I've come to the conclusion that anybody who starts musing on "alpha" males has to be a closet case.Bobo,Larry,Trent the whole bunch need to either come out or go into therapy.

Anonymous said...

Julia, did he try to put his tongue in your ear? Sometimes I wonder about these guys who take such a sanctimonious view on the roving eyes of their peers ... he almost sounds like the Spitzer we used to know, the one who railed about the depravity of prostitution rings.

Anonymous said...

Although this brooks piece is tangentially about Spitzer, I really don't think he means this column in a democrat/republican way whatsoever (ignoring Brooks prior ramblings).

If you are in the legal or medical field, I think you can probably relate to what to what he is saying, and know someone like he is describing. Whether its an accurate portrayl of Sptizer or not, really doesn't matter -- people like this do exist.

D. Sidhe said...

I don't know that anyone is disputing that people like this exist, anonymous. I think the point that's being made here is that people like this exist across all class and educational categories. The fact that Brooks is behaving as though he's just stumbled into a troop of badly-behaved gorillas and bringing us back staggering news of their existence is laughable at best. We already knew about this, because we've been in contact with people like this our whole lives.

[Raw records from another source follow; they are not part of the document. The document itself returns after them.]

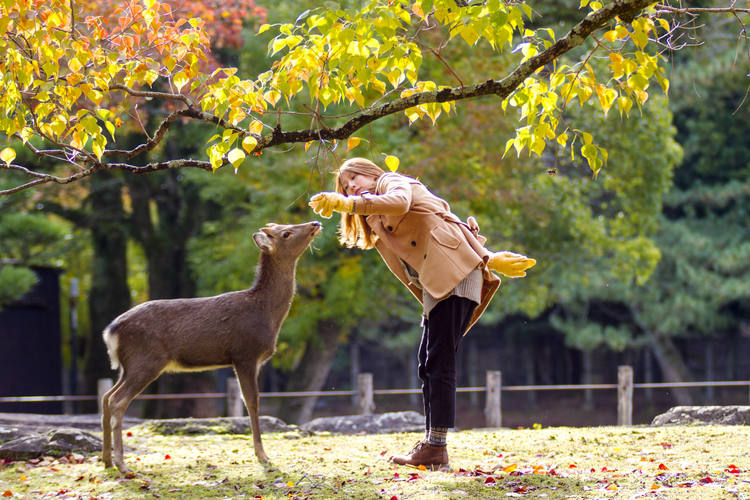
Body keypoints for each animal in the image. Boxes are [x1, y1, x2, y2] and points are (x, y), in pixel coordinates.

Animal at [100, 222, 324, 472]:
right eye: (286, 233)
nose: (315, 223)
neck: (267, 314)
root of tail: (111, 331)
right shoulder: (245, 353)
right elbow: (252, 402)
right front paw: (263, 457)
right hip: (147, 360)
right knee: (117, 401)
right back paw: (122, 464)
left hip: (127, 366)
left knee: (106, 397)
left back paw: (107, 460)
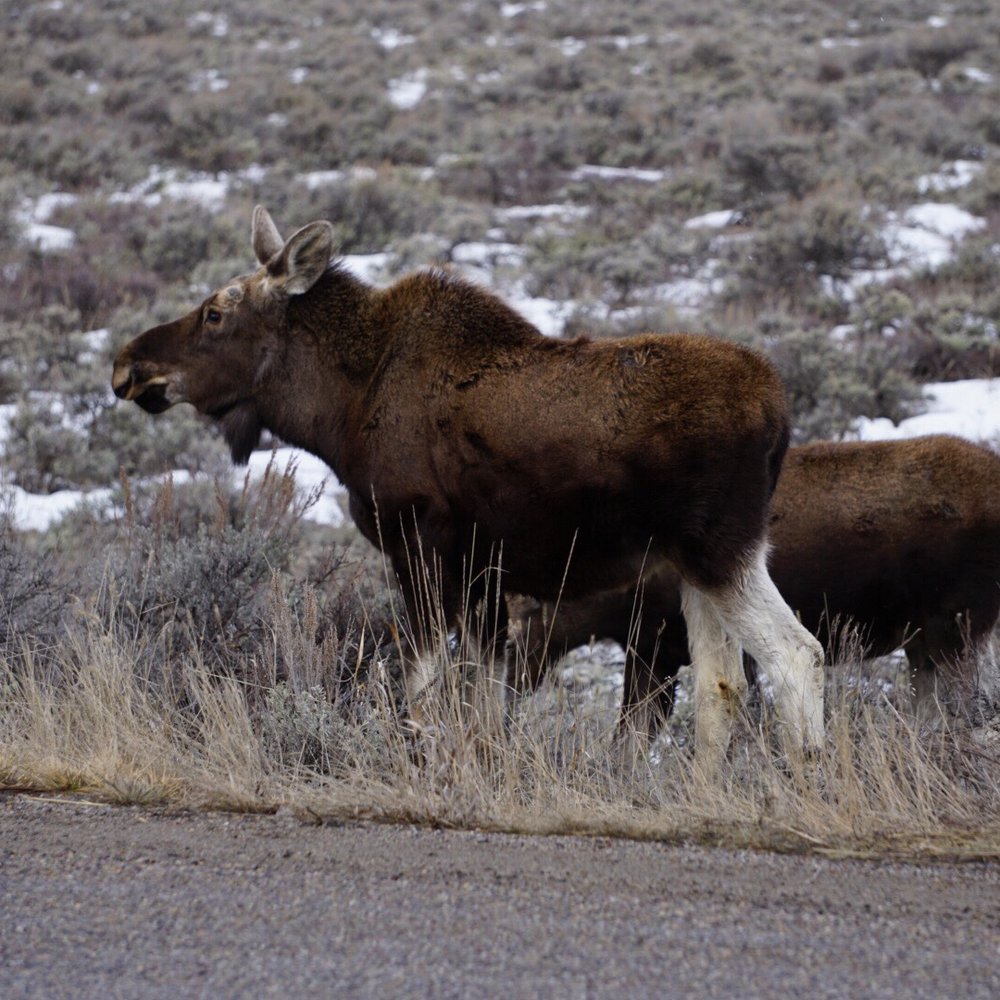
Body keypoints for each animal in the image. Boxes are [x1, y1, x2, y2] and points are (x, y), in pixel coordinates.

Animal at [112, 205, 824, 773]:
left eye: (215, 312)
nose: (127, 365)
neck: (338, 410)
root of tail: (780, 415)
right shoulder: (486, 572)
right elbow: (481, 702)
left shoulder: (420, 543)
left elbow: (424, 690)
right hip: (692, 565)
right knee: (722, 685)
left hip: (720, 549)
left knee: (797, 654)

That Brooks is just now noticing it implies that this is either his Renault impression for the NYT talent show, evidence that he has spent damned little time around the Bobos he claims to have observed so meaningfully, or evidence that he is a classist asshole who has up to now assumed that Gentlemen of Education and Privilege do not behave this way. At the very least, it means he's a patronizing bastard who figures the rest of us have not noticed the tendency of some men to behave as though the world owes them anything they want.

Anonymous said...

Hey, wasn't there some mention of a potato salad recipe coming up? I didn't see it -- maybe I read through the post too quick. What about that recipe? It's assuredly more interesting than either Brooks OR Spitzer's blatherings and sex lives.

Anonymous said...

I find it impossible to believe that such a large segment of the typing public is so utterly without feck

You made me go look up the etymology of "feck." It's Scottish.